Gründung oder Nachfolge?
In der Regel liegt dem Gründungswilligen eine neue Geschäftsidee, ein Produkt, Patent oder eine mit Differenzierungsvorteilen versehene Dienstleistung in irgendeiner Form vor. Nachdem die Machbarkeit durch eine Marktanalyse überprüft worden ist, kann mit der Umsetzung begonnen werden. Oftmals ist jedoch die Idee des Unternehmensgegenstandes schon am Markt in ähnlicher Form vorhanden. Um nun die Alleinstellungsmerkmale selbst mit einer Firma am Markt aufzubauen, benötigt man Zeit, eine gutes Marketingkonzept und gutes Personal, dass die Umsetzung überhaupt erst ermöglicht.

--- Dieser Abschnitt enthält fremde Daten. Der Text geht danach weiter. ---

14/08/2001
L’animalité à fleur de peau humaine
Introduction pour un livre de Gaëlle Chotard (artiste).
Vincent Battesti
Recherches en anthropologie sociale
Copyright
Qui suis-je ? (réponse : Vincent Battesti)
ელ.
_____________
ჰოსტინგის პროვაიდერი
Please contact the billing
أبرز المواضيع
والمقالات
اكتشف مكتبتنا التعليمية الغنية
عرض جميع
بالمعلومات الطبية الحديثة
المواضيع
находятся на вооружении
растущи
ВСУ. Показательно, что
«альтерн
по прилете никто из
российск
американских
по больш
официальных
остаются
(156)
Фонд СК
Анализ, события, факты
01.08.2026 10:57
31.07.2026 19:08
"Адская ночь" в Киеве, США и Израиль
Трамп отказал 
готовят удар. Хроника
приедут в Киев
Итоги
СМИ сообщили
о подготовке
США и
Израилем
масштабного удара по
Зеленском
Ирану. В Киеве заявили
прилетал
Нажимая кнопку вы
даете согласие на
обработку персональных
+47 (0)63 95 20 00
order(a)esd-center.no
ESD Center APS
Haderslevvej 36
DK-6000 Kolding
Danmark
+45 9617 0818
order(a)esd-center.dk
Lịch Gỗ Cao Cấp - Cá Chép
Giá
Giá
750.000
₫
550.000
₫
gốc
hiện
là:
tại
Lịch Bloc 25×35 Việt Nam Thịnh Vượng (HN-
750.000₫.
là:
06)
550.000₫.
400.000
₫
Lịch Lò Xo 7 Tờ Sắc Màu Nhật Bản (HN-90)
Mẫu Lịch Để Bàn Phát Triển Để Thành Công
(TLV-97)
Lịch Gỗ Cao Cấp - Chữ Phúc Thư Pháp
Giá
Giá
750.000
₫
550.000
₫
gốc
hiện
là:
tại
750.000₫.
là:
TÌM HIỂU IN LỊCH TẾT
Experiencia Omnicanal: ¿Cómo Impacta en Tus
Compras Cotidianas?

Warum also nicht über eine Nachfolge nachdenken? Der Faktor Zeit kann hierdurch schon wesentlich beeinflusst werden. Bedingt durch eine vorhandene Unternehmensstruktur, einen Kundenstamm sowie qualifizierte Mitarbeiter ist Umsatz bereits vorhanden, Liquidität fließt und somit kann die neue Geschäftsidee schneller auf den Markt transportiert werden.
Experten
Nachdem sich der Übergeber und Übernehmer auf einen Kaufpreis geeinigt haben, muss der Finanzierungsprozess angeschoben werden. Aber vorsichtig, es darf nicht mit dem Vorhaben begonnen werden. D.h. kein Kaufvertrag darf gezeichnet sein, man bedient sich im Vorfeld eines LOI – eines Letter of Intent. Nur durch diese Vorgehensweise verwirkt man nicht die Chance, später öffentliche Fördermittel in Anspruch nehmen zu können.
Auch muss eine Businessplanung erstellt werden. Finanzierende Banken wollen sehen, dass der Kapitaldienst durch das zu übernehmende Unternehmen erwirtschaftet werden kann. Immer häufiger ist hier ein Zeitraum von fünf und mehr Jahren in die fortschreibende Prognose mit aufzunehmen.
Empfehlenswert ist es, den dann folgenden Eintritt in das Unternehmen in Form einer To-Do-Matrix, unterteilt nach Tätigkeiten, handelnden Personen und unter Berücksichtigung einer Zeitschiene von ein bis zwei Jahren, zu erstellen. Hierdurch kann dem Scheitern der Unternehmensnachfolge weitestgehend entgegen getreten werden.